### [EXERCISE DATA]
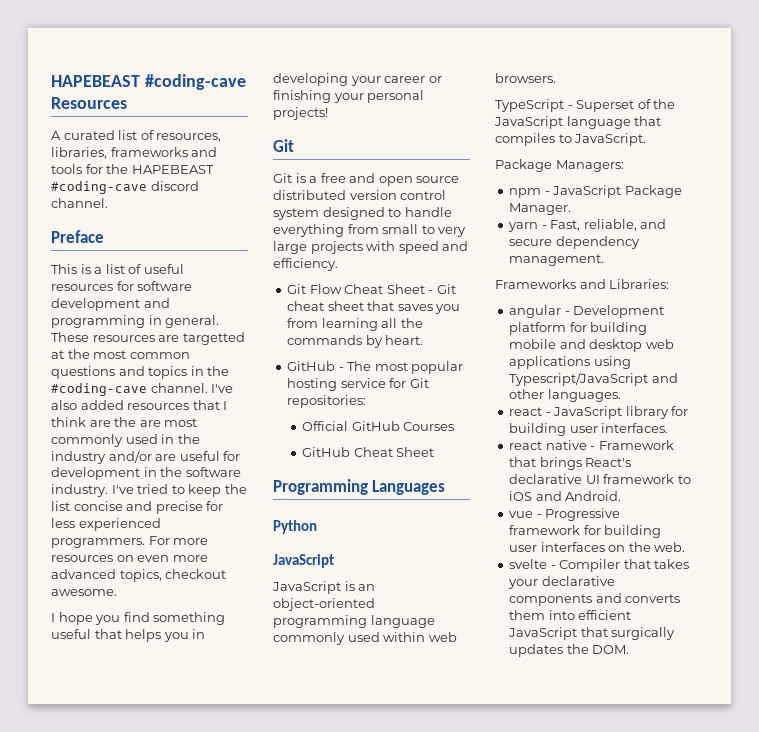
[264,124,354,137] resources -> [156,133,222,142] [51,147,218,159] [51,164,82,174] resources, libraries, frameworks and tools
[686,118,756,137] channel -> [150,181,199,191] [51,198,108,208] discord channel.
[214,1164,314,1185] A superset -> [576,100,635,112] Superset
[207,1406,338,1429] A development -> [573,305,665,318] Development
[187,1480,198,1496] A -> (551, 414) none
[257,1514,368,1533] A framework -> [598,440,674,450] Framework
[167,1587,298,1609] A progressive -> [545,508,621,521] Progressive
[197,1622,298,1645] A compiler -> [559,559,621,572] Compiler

### [AIM OF THE EXERCISE]
With the line that contains "[207,1406,338,1429] A development" as the first and the final line of the data as the last, repeat every line in that span exactly.

### [OUTPUT FOR THIS EXERCISE]
[207,1406,338,1429] A development -> [573,305,665,318] Development
[187,1480,198,1496] A -> (551, 414) none
[257,1514,368,1533] A framework -> [598,440,674,450] Framework
[167,1587,298,1609] A progressive -> [545,508,621,521] Progressive
[197,1622,298,1645] A compiler -> [559,559,621,572] Compiler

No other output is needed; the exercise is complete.